[Данные, извлечённые из коллекции]

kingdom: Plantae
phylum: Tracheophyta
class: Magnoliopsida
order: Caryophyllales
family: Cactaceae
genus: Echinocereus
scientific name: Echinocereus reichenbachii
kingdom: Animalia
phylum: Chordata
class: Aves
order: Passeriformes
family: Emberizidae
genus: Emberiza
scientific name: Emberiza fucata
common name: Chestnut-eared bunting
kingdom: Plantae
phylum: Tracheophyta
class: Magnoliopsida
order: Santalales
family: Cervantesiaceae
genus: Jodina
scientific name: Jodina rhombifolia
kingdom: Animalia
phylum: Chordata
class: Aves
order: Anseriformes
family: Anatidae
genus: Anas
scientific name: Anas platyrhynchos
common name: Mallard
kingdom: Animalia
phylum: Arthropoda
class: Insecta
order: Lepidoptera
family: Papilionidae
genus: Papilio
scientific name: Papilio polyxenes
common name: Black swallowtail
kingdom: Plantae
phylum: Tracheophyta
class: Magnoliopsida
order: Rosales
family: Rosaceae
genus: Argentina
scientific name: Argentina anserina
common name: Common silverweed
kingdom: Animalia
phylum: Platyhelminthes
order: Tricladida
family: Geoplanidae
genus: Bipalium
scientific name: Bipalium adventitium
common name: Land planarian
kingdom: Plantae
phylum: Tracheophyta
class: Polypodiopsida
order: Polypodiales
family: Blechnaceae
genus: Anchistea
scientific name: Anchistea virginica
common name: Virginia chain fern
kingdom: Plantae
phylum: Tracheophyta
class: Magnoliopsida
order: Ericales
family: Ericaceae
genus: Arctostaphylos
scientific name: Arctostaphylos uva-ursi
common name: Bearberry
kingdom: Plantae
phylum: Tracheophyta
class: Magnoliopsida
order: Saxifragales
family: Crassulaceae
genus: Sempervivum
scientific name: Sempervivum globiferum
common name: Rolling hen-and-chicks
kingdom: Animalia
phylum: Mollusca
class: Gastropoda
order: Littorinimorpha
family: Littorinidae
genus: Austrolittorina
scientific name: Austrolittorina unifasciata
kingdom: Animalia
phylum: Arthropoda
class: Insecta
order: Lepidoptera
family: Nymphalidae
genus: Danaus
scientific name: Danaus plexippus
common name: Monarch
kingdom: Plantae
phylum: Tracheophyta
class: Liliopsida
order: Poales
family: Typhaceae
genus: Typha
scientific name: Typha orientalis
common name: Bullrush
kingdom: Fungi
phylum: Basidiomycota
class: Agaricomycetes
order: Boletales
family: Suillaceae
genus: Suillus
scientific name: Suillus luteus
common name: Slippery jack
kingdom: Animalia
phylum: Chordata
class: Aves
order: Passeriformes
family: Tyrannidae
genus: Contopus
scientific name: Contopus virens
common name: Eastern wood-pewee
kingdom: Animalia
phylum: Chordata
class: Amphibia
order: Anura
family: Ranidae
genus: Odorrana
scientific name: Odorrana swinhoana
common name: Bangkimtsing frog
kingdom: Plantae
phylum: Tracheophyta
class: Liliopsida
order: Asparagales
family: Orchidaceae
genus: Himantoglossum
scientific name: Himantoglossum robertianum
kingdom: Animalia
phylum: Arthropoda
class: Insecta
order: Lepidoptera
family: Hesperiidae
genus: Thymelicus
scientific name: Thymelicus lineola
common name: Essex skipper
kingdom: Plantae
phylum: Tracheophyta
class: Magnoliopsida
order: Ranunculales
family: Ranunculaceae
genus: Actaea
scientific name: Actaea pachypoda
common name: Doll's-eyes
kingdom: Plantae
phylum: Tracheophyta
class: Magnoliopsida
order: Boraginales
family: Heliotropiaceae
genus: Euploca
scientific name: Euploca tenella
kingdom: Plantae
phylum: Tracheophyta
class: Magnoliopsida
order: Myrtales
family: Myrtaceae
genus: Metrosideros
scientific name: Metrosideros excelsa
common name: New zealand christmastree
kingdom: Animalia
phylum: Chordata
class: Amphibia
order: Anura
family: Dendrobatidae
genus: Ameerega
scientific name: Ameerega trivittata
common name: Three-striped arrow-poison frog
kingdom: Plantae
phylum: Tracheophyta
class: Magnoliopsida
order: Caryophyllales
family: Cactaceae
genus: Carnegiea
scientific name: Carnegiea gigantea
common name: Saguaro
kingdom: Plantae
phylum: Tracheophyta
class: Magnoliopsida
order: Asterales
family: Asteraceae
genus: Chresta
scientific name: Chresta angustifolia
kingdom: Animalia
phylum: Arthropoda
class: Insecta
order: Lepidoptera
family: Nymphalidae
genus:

*Описание задания*: Повторите все приведённые выше данные строка за строкой, ничего не изменяя.

*Письменный ответ*:
kingdom: Plantae
phylum: Tracheophyta
class: Magnoliopsida
order: Caryophyllales
family: Cactaceae
genus: Echinocereus
scientific name: Echinocereus reichenbachii
kingdom: Animalia
phylum: Chordata
class: Aves
order: Passeriformes
family: Emberizidae
genus: Emberiza
scientific name: Emberiza fucata
common name: Chestnut-eared bunting
kingdom: Plantae
phylum: Tracheophyta
class: Magnoliopsida
order: Santalales
family: Cervantesiaceae
genus: Jodina
scientific name: Jodina rhombifolia
kingdom: Animalia
phylum: Chordata
class: Aves
order: Anseriformes
family: Anatidae
genus: Anas
scientific name: Anas platyrhynchos
common name: Mallard
kingdom: Animalia
phylum: Arthropoda
class: Insecta
order: Lepidoptera
family: Papilionidae
genus: Papilio
scientific name: Papilio polyxenes
common name: Black swallowtail
kingdom: Plantae
phylum: Tracheophyta
class: Magnoliopsida
order: Rosales
family: Rosaceae
genus: Argentina
scientific name: Argentina anserina
common name: Common silverweed
kingdom: Animalia
phylum: Platyhelminthes
order: Tricladida
family: Geoplanidae
genus: Bipalium
scientific name: Bipalium adventitium
common name: Land planarian
kingdom: Plantae
phylum: Tracheophyta
class: Polypodiopsida
order: Polypodiales
family: Blechnaceae
genus: Anchistea
scientific name: Anchistea virginica
common name: Virginia chain fern
kingdom: Plantae
phylum: Tracheophyta
class: Magnoliopsida
order: Ericales
family: Ericaceae
genus: Arctostaphylos
scientific name: Arctostaphylos uva-ursi
common name: Bearberry
kingdom: Plantae
phylum: Tracheophyta
class: Magnoliopsida
order: Saxifragales
family: Crassulaceae
genus: Sempervivum
scientific name: Sempervivum globiferum
common name: Rolling hen-and-chicks
kingdom: Animalia
phylum: Mollusca
class: Gastropoda
order: Littorinimorpha
family: Littorinidae
genus: Austrolittorina
scientific name: Austrolittorina unifasciata
kingdom: Animalia
phylum: Arthropoda
class: Insecta
order: Lepidoptera
family: Nymphalidae
genus: Danaus
scientific name: Danaus plexippus
common name: Monarch
kingdom: Plantae
phylum: Tracheophyta
class: Liliopsida
order: Poales
family: Typhaceae
genus: Typha
scientific name: Typha orientalis
common name: Bullrush
kingdom: Fungi
phylum: Basidiomycota
class: Agaricomycetes
order: Boletales
family: Suillaceae
genus: Suillus
scientific name: Suillus luteus
common name: Slippery jack
kingdom: Animalia
phylum: Chordata
class: Aves
order: Passeriformes
family: Tyrannidae
genus: Contopus
scientific name: Contopus virens
common name: Eastern wood-pewee
kingdom: Animalia
phylum: Chordata
class: Amphibia
order: Anura
family: Ranidae
genus: Odorrana
scientific name: Odorrana swinhoana
common name: Bangkimtsing frog
kingdom: Plantae
phylum: Tracheophyta
class: Liliopsida
order: Asparagales
family: Orchidaceae
genus: Himantoglossum
scientific name: Himantoglossum robertianum
kingdom: Animalia
phylum: Arthropoda
class: Insecta
order: Lepidoptera
family: Hesperiidae
genus: Thymelicus
scientific name: Thymelicus lineola
common name: Essex skipper
kingdom: Plantae
phylum: Tracheophyta
class: Magnoliopsida
order: Ranunculales
family: Ranunculaceae
genus: Actaea
scientific name: Actaea pachypoda
common name: Doll's-eyes
kingdom: Plantae
phylum: Tracheophyta
class: Magnoliopsida
order: Boraginales
family: Heliotropiaceae
genus: Euploca
scientific name: Euploca tenella
kingdom: Plantae
phylum: Tracheophyta
class: Magnoliopsida
order: Myrtales
family: Myrtaceae
genus: Metrosideros
scientific name: Metrosideros excelsa
common name: New zealand christmastree
kingdom: Animalia
phylum: Chordata
class: Amphibia
order: Anura
family: Dendrobatidae
genus: Ameerega
scientific name: Ameerega trivittata
common name: Three-striped arrow-poison frog
kingdom: Plantae
phylum: Tracheophyta
class: Magnoliopsida
order: Caryophyllales
family: Cactaceae
genus: Carnegiea
scientific name: Carnegiea gigantea
common name: Saguaro
kingdom: Plantae
phylum: Tracheophyta
class: Magnoliopsida
order: Asterales
family: Asteraceae
genus: Chresta
scientific name: Chresta angustifolia
kingdom: Animalia
phylum: Arthropoda
class: Insecta
order: Lepidoptera
family: Nymphalidae
genus:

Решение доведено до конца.